Backpacking Quilt Temperature Ratings

Thermal images of a quilt with box baffles and a quilt with sewn-through baffles. Photo courtesy of Therm-a-Rest.
Thermal images of a quilt with box baffles (left) and a quilt with sewn-through baffles (right). Yellow areas indicate heat leakage. Photo courtesy of Therm-a-Rest.

An Interview with Therm-a-Rest’s Quilt Team

How much can you trust the temperature ratings that gear manufacturers give their backpacking quilts when there isn’t any standardized way of measuring them, like there is with sleeping bags? Why do some people sleep colder in quits than others? What are some of the other variables that can affect your comfort level and warmth when you sleep with a quilt? These are important questions for backpackers who want to compare quilts from different manufacturers or want to improve their sleep systems so they can be more comfortable at night.

I recently spoke with Kyle Thackray and Greg Dean, both from Therm-a-Rest, about how they assign temperature ratings to their backpacking quilts, and the other aspects of quilt sleep systems that have the greatest impact on the user warmth. Therm-a-Rest is a engineering-driven company and they take a very scientific approach to this problem which I think you’ll find instructive.

Here’s a summary of our conversation. The questions were mine, but I’ve paraphrased their responses below for readability. Any errors in translation are my own.

There aren’t any industry standards for measuring the temperature ratings of backpacking quilts, like there are with sleeping bags. How does Therm-a-Rest assign temperature ratings to their quilts and how reliable are they?

We test our quilts the same way we test our sleeping bags, by sending them to the testing lab at Kansas State University. They use the same test setup defined by the sleeping bag temperature rating standard to test our quilts, using a mannequin dressed in long underwear and lying on a sleeping pad with an R-value=4. Since quilts have mummy hoods, we put an insulated hood on the manikin, because we assume that users will wear an insulated hat or hood when they sleep with a quilt. We’ve found that wearing a down hood will raise a quilt’s temperature rating by 4 degrees, while wearing a fleece hat raises it by 2 degrees.

Are there any standards efforts under way or in discussion around standardizing the way that quilt temperature ratings are measured?

Not that we are aware of. Part of the reason is that most backpacking quilts are made by small companies that don’t have the where-with-all to invest in a standards definition process. But we expect that a standard will evolve as larger companies and retailers, including REI, start making and selling more quilts.

It’s well understood that men and women need different amounts of sleep insulation. How are gender differences reflected in the temperature ratings that Therm-a-Rest assigns their quilts?

* TASK INSTRUCTIONS
[1] Decide whether each statement below agrees with the interview about backpacking quilt temperature ratings. Answer yes or no for each, quoting the words from the interview that settle it.
(a) Therm-a-Rest has its quilts tested at a lab at Kansas State University.
(b) The mannequin used in testing lies on a sleeping pad with an R-value of 2.
(c) Wearing a fleece hat raises a quilt's temperature rating by 4 degrees.
[2] In the interview about backpacking quilt temperature ratings, which retailer is named among the larger companies expected to start making and selling more quilts?
[3] Continue the interview about backpacking quilt temperature ratings, starting right after its last sentence.
The data that comes next is separate material and is not part of the interview about backpacking quilt temperature ratings.

* RECORDED DATA
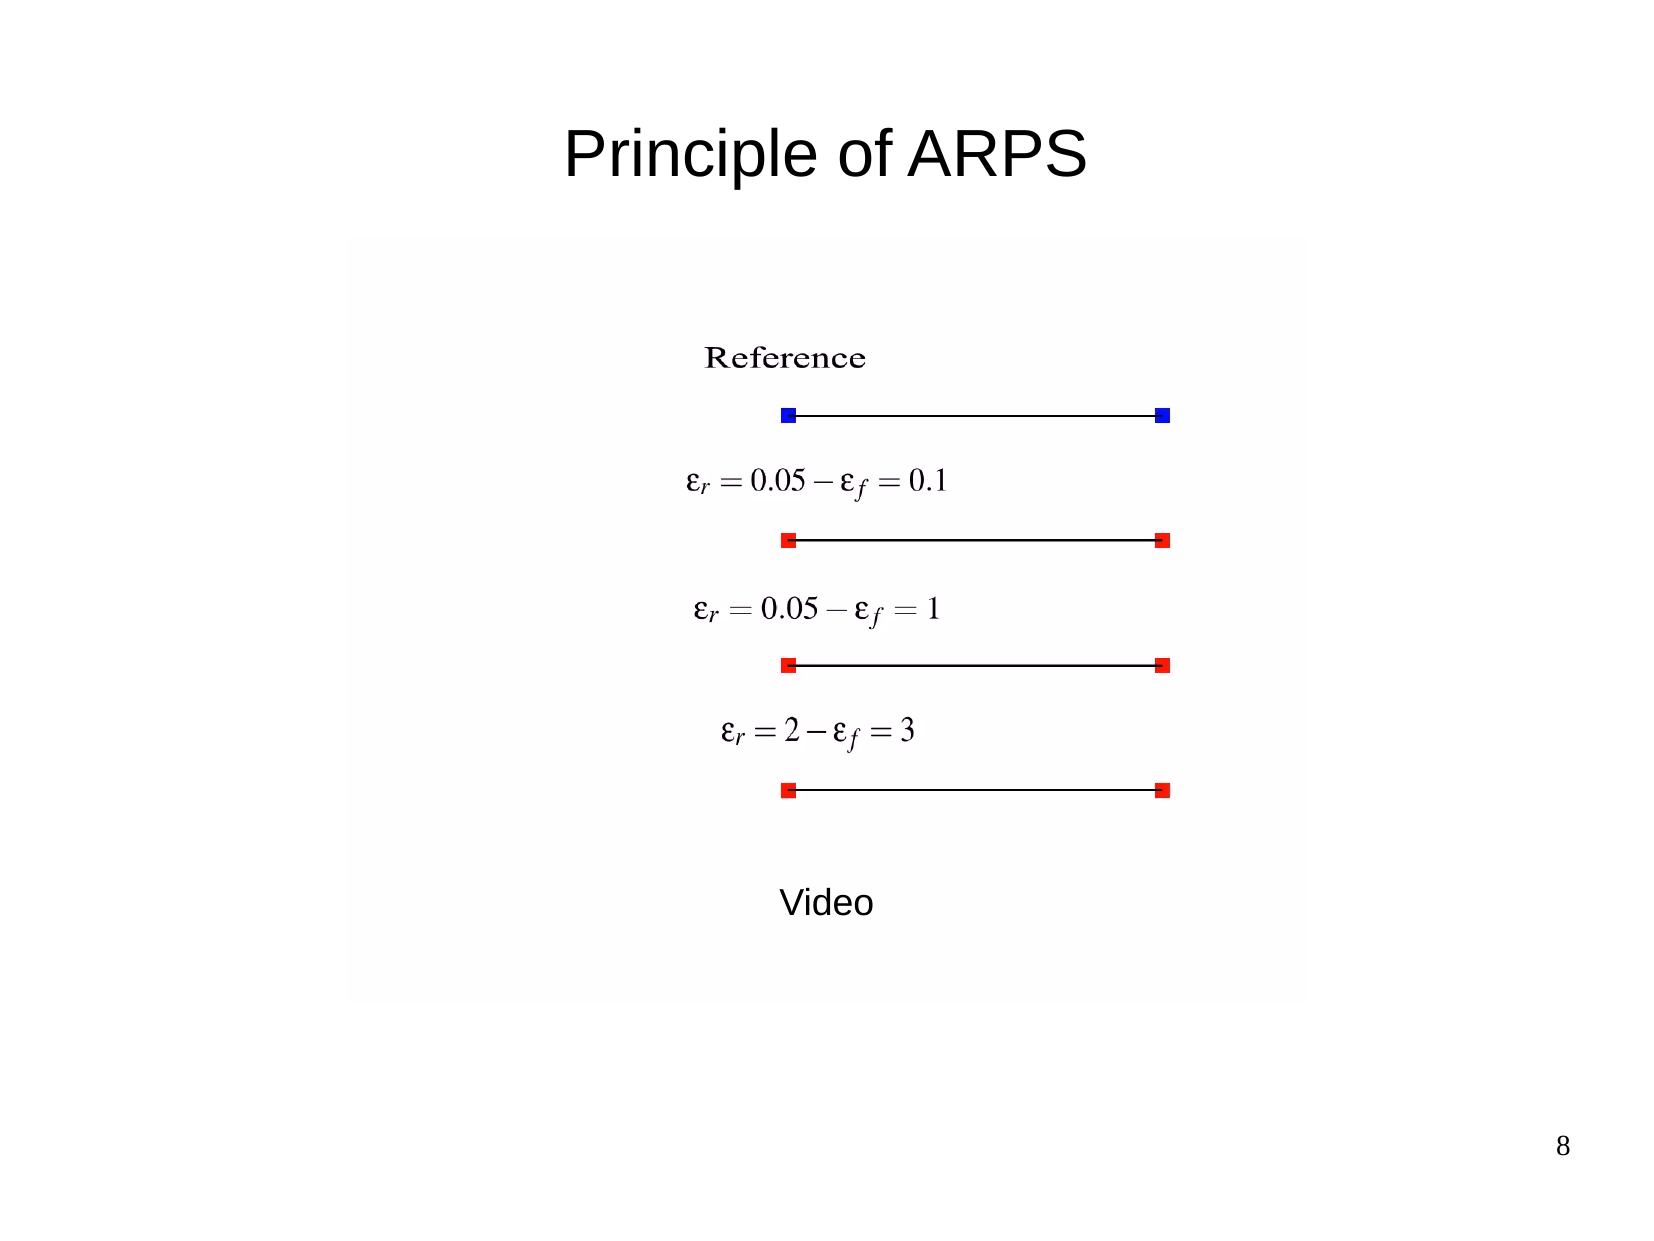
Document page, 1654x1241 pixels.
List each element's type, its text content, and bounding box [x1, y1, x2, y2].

* TASK-BY-TASK ANSWERS
[1]
(a) Yes: "by sending them to the testing lab at Kansas State University."
(b) No: "lying on a sleeping pad with an R-value=4."
(c) No: "while wearing a fleece hat raises it by 2 degrees."

[2] REI.

[3]
We view it more as a function of body size than gender. The most important thing for men and women is to have a quilt that fits you properly. You don’t want one that is too long or too narrow, so that the edges lift up and let in drafts when you roll around at night. We’ve found that the regular sized quilts sold by many of the cottage quilt brands aren’t wide enough for most people, so we’ve significantly increased the width of our quilts, including the new Vespers.

Can back sleepers and side sleepers expect the same kind degree of warmth from a quilt or will one sleep colder than the other based on their sleep position?

As long as there are no side drafts and the quilt is tucked up around you, there shouldn’t be any difference.

What are the most important features besides the quantity of insulation in a quilt that can affect its temperature rating?

Fit is the most important. You don’t want a quilt that’s too long for you. The pad attachment system is important to eliminate drafts from entering. Perimeter draft tubes are also effective, as well as draft collars around the upper chest and neck that can be fully closed with a snap or a draw cord.

What about baffle construction?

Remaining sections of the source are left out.